Foreign ministers from Armenia and Azerbaijan will attend talks on Friday about the flair-up of violence in the region of Nagorno-Karabakh in Moscow, according to the Kremlin.
“Baku and Yerevan have confirmed their participation in the negotiations in Moscow. Preparations are in full swing,” Russian Foreign Ministry spokeswoman Maria Zakharova told AFP.
Russian President Vladimir Putin invited foreign ministers from the two countries to visit Moscow for peace talks in an announcement late on Thursday, saying fighting in Nagorno-Karabakh should be halted for humanitarian reasons.
“The President of Russia is issuing a call to halt the fighting in the Nagorno-Karabakh on humanitarian grounds in order to exchange dead bodies and prisoners,” Putin said in a statement released by the Kremlin.

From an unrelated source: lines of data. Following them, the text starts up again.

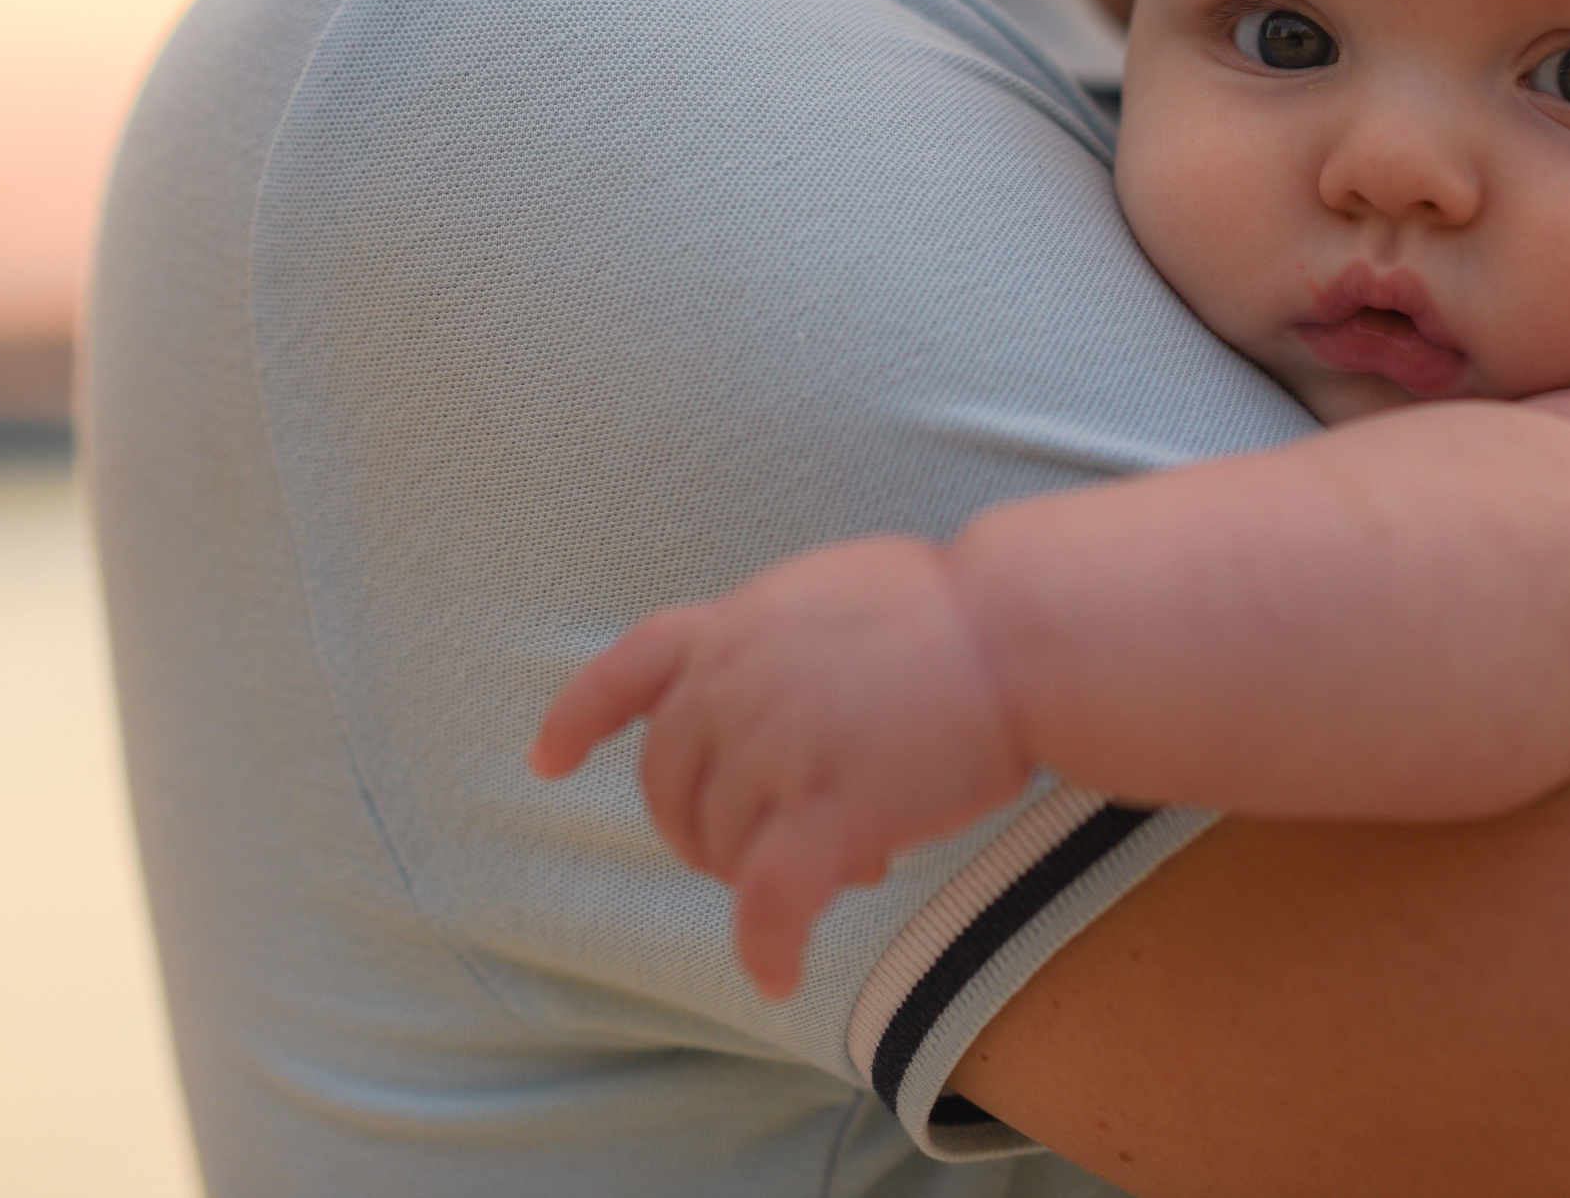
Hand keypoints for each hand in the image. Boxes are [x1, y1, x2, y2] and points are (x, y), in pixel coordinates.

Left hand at [530, 536, 1032, 996]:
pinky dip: (766, 948)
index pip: (629, 671)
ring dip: (772, 875)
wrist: (1022, 632)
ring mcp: (774, 750)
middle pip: (674, 789)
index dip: (579, 720)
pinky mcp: (826, 812)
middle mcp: (735, 686)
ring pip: (728, 850)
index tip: (547, 759)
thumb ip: (782, 640)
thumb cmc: (961, 614)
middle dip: (705, 833)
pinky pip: (769, 906)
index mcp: (737, 627)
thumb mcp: (837, 594)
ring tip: (860, 863)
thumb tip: (773, 695)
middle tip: (770, 851)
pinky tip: (779, 976)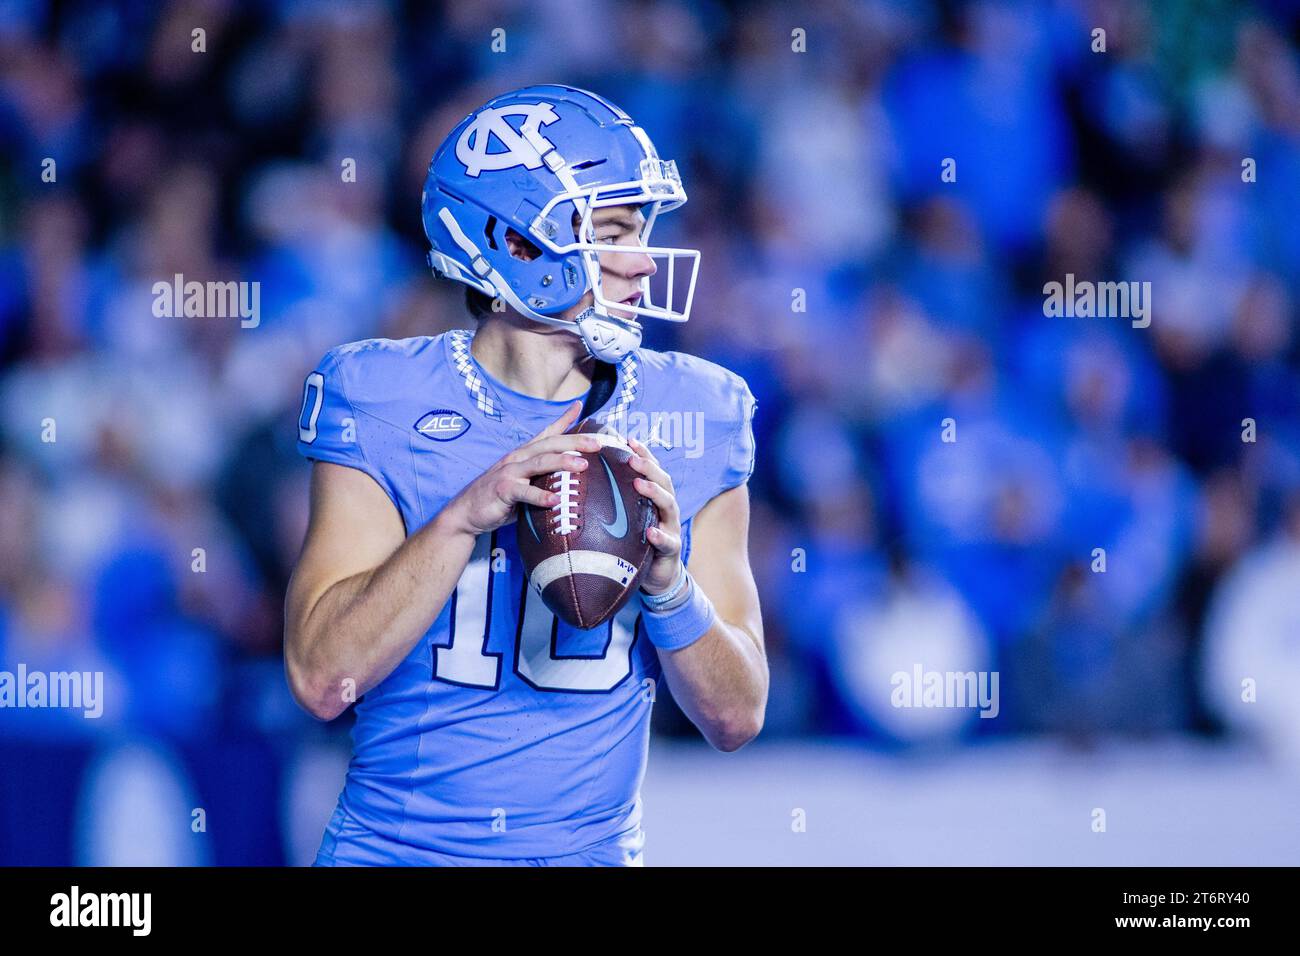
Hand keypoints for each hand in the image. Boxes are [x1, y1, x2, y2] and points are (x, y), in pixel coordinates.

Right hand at [444, 400, 601, 536]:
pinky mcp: (502, 491)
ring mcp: (509, 473)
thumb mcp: (523, 481)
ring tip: (583, 465)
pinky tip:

The move came as fighting between Armenian and Azerbaijani forces in Nagorno-Karabakh continued for an eleventh consecutive day on Thursday.

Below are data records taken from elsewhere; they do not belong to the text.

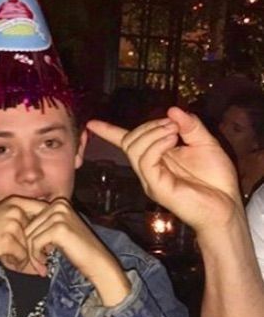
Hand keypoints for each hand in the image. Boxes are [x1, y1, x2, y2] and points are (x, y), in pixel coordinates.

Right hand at [0, 195, 47, 271]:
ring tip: (9, 257)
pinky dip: (16, 263)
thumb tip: (50, 235)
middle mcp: (15, 209)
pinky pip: (22, 256)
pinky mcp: (7, 240)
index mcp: (16, 201)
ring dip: (23, 256)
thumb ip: (24, 221)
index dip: (46, 230)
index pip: (44, 213)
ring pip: (30, 246)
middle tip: (30, 257)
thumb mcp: (3, 218)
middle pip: (38, 233)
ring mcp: (11, 224)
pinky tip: (5, 260)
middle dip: (35, 248)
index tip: (44, 242)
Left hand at [25, 197, 130, 305]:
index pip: (29, 218)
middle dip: (28, 248)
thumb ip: (42, 225)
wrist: (98, 262)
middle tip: (34, 265)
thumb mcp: (57, 231)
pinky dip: (36, 258)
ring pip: (29, 236)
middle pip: (28, 226)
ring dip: (31, 255)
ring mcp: (58, 215)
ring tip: (40, 267)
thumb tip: (16, 229)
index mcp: (58, 202)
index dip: (26, 238)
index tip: (29, 255)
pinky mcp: (58, 228)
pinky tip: (44, 267)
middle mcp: (58, 204)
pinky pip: (35, 243)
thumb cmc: (77, 250)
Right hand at [86, 107, 240, 233]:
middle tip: (173, 125)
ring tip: (175, 132)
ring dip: (153, 133)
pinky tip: (174, 141)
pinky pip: (145, 161)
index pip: (124, 142)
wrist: (226, 206)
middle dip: (148, 126)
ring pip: (134, 149)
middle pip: (129, 140)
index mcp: (154, 157)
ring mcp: (149, 178)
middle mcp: (146, 169)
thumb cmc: (215, 179)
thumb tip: (171, 109)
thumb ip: (190, 126)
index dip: (107, 131)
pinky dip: (157, 145)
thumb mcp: (205, 142)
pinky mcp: (156, 186)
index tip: (91, 123)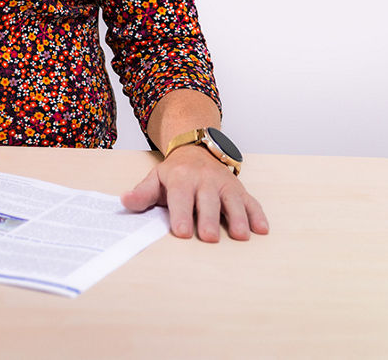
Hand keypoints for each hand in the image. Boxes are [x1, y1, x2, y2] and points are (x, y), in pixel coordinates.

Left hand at [121, 146, 269, 241]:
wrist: (197, 150)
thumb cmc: (175, 172)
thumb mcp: (155, 178)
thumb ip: (142, 193)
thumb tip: (125, 201)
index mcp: (181, 178)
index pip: (180, 197)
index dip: (181, 214)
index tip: (182, 233)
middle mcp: (205, 180)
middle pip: (208, 201)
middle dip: (209, 219)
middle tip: (209, 238)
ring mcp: (225, 185)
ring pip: (233, 201)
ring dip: (237, 218)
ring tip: (240, 236)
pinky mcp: (240, 190)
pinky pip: (251, 202)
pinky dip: (258, 215)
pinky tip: (262, 230)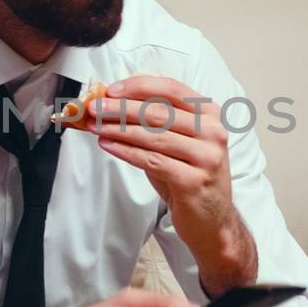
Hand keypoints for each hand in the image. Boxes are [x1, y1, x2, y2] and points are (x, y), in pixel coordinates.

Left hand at [87, 76, 256, 293]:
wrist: (211, 220)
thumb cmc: (188, 176)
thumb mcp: (174, 143)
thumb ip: (152, 123)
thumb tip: (110, 106)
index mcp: (209, 114)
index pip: (171, 89)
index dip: (138, 86)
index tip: (111, 90)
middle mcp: (212, 131)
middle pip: (159, 112)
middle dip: (121, 108)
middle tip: (94, 108)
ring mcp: (206, 156)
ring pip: (154, 136)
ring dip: (119, 129)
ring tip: (96, 126)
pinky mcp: (194, 180)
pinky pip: (152, 160)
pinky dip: (126, 151)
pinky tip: (108, 145)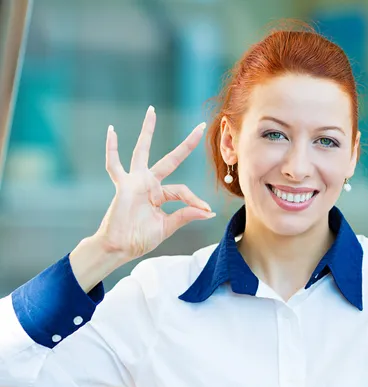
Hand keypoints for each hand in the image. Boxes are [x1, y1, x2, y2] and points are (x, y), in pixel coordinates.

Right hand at [94, 105, 214, 261]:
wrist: (119, 248)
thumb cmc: (139, 238)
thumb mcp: (167, 226)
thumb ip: (185, 215)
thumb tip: (209, 212)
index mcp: (161, 194)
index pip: (182, 190)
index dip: (195, 200)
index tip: (205, 210)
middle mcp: (150, 183)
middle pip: (171, 159)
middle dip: (186, 145)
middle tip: (201, 128)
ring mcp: (136, 182)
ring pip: (142, 151)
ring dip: (147, 131)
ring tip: (151, 111)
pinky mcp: (123, 186)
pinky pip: (114, 165)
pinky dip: (111, 149)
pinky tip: (111, 131)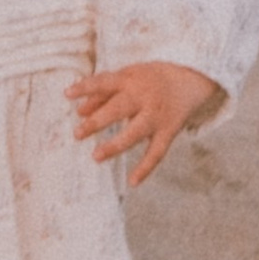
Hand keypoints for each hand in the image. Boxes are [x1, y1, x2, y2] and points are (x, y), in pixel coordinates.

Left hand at [69, 59, 223, 187]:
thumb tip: (79, 111)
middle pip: (120, 108)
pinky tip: (132, 182)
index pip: (106, 82)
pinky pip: (157, 151)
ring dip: (116, 144)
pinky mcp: (169, 131)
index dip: (86, 87)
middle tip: (78, 134)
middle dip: (98, 121)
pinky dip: (146, 168)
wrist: (191, 79)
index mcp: (131, 80)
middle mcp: (144, 97)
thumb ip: (103, 93)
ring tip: (96, 156)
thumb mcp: (128, 77)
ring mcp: (157, 116)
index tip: (67, 94)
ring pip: (136, 132)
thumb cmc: (150, 79)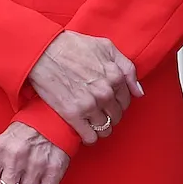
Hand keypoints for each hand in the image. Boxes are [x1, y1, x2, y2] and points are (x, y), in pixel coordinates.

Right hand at [25, 31, 139, 145]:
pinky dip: (89, 137)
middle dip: (110, 115)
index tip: (109, 102)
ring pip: (105, 128)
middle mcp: (105, 93)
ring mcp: (90, 105)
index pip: (126, 101)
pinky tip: (84, 132)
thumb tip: (139, 91)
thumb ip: (127, 67)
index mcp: (115, 76)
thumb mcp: (106, 47)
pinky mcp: (73, 114)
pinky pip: (90, 137)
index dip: (118, 102)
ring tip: (92, 123)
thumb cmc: (72, 46)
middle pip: (117, 116)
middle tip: (99, 112)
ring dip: (100, 128)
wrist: (43, 51)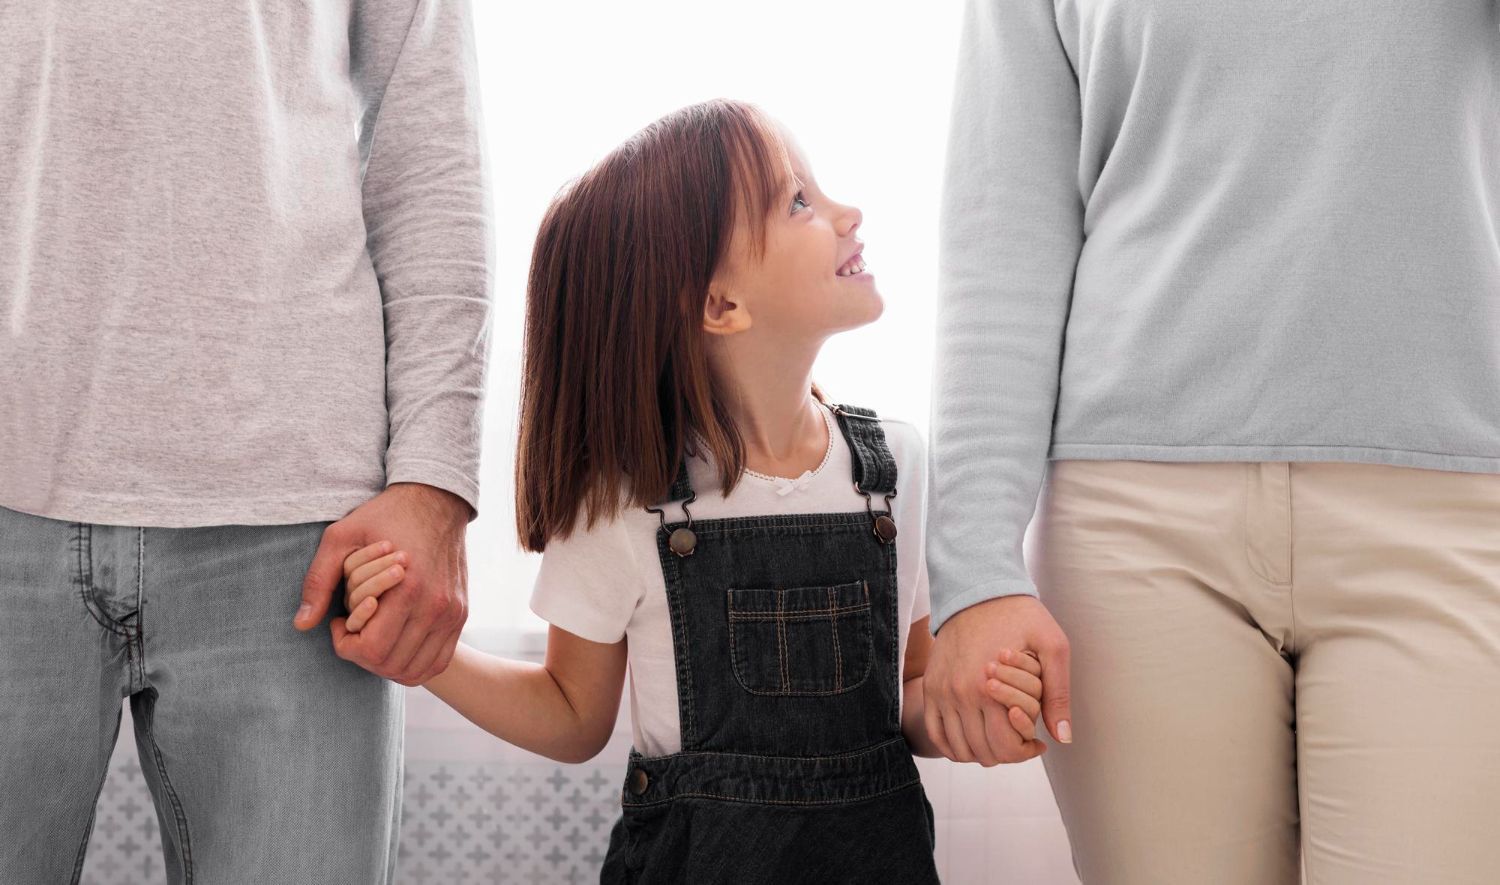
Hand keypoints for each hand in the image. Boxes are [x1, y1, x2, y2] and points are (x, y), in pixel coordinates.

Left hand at [294, 483, 471, 685]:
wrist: (436, 501)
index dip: (344, 646)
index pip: (371, 649)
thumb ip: (318, 581)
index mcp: (408, 590)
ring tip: (371, 639)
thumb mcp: (340, 538)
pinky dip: (413, 665)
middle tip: (351, 632)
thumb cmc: (385, 516)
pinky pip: (439, 661)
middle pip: (392, 665)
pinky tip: (394, 644)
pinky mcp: (460, 615)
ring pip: (416, 671)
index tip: (337, 623)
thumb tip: (301, 624)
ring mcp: (452, 613)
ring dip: (386, 666)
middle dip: (361, 656)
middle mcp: (435, 607)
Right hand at [925, 594, 1071, 765]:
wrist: (978, 590)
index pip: (1005, 747)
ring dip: (981, 752)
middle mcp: (960, 694)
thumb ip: (1058, 694)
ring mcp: (941, 692)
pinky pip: (935, 731)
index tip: (1038, 743)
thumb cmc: (1020, 616)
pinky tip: (973, 738)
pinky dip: (952, 745)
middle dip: (1007, 754)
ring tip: (999, 738)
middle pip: (983, 752)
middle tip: (1021, 741)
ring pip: (958, 748)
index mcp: (989, 688)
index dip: (1026, 753)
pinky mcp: (931, 686)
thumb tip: (1062, 738)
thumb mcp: (1053, 646)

The two countries blame each other for the latest flare-up in deadly violence, which has killed at least 400 people since it broke out on September 27.

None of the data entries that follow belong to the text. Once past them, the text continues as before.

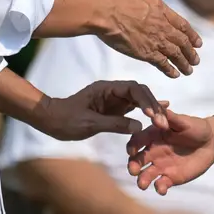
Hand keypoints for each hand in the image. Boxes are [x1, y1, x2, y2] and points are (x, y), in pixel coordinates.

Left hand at [35, 80, 168, 140]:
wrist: (50, 120)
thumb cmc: (66, 120)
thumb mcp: (89, 123)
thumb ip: (114, 123)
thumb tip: (140, 125)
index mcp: (106, 88)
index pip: (133, 89)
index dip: (146, 100)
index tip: (153, 114)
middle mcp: (113, 91)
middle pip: (139, 93)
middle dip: (152, 105)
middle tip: (163, 121)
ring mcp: (114, 99)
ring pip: (139, 100)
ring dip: (151, 109)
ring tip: (164, 120)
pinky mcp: (114, 109)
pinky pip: (133, 108)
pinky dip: (145, 111)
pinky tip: (158, 114)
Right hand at [93, 0, 202, 77]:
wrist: (101, 11)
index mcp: (159, 7)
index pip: (182, 23)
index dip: (191, 34)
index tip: (198, 42)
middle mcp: (162, 24)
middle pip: (182, 40)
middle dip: (190, 51)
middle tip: (196, 60)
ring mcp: (155, 38)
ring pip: (175, 53)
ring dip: (184, 62)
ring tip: (189, 70)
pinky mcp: (146, 52)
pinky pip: (162, 62)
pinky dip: (170, 69)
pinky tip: (175, 75)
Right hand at [126, 111, 213, 194]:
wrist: (211, 142)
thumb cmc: (196, 127)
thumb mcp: (184, 121)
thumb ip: (170, 118)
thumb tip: (157, 113)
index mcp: (153, 135)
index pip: (138, 140)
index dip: (132, 145)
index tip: (132, 151)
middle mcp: (153, 152)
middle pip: (137, 160)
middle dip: (133, 166)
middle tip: (133, 171)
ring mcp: (161, 166)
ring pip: (146, 174)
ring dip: (142, 180)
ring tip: (143, 184)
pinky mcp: (170, 177)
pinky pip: (161, 184)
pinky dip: (159, 187)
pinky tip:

The announcement marks the first breakthrough in international efforts to try and broker a ceasefire between the two sides.
The international community has repeatedly called for an immediate halt to the fighting but there are no signs yet of the conflict abating.
The leaders of France, Russia and the United States jointly called for an immediate ceasefire in the Caucasus in a statement.
Emmanuel Macron, Putin and Donald Trump last week condemned the escalation of violence and said both sides should resume negotiations for a peace settlement in Nagorno-Karabakh.
They said they were representing the OSCE Minsk Group, a collection of countries that came together in 1992 to find a solution to the conflict.
The former Soviet states of Azerbaijan and Armenia fought a bloody war over the mountainous region of Nagorno-Karabakh in the early 1990s.
Thousands were killed on both sides. Hundreds of thousands of people were displaced.
The war ended with a truce in 1994, although there has been sporadic violence since.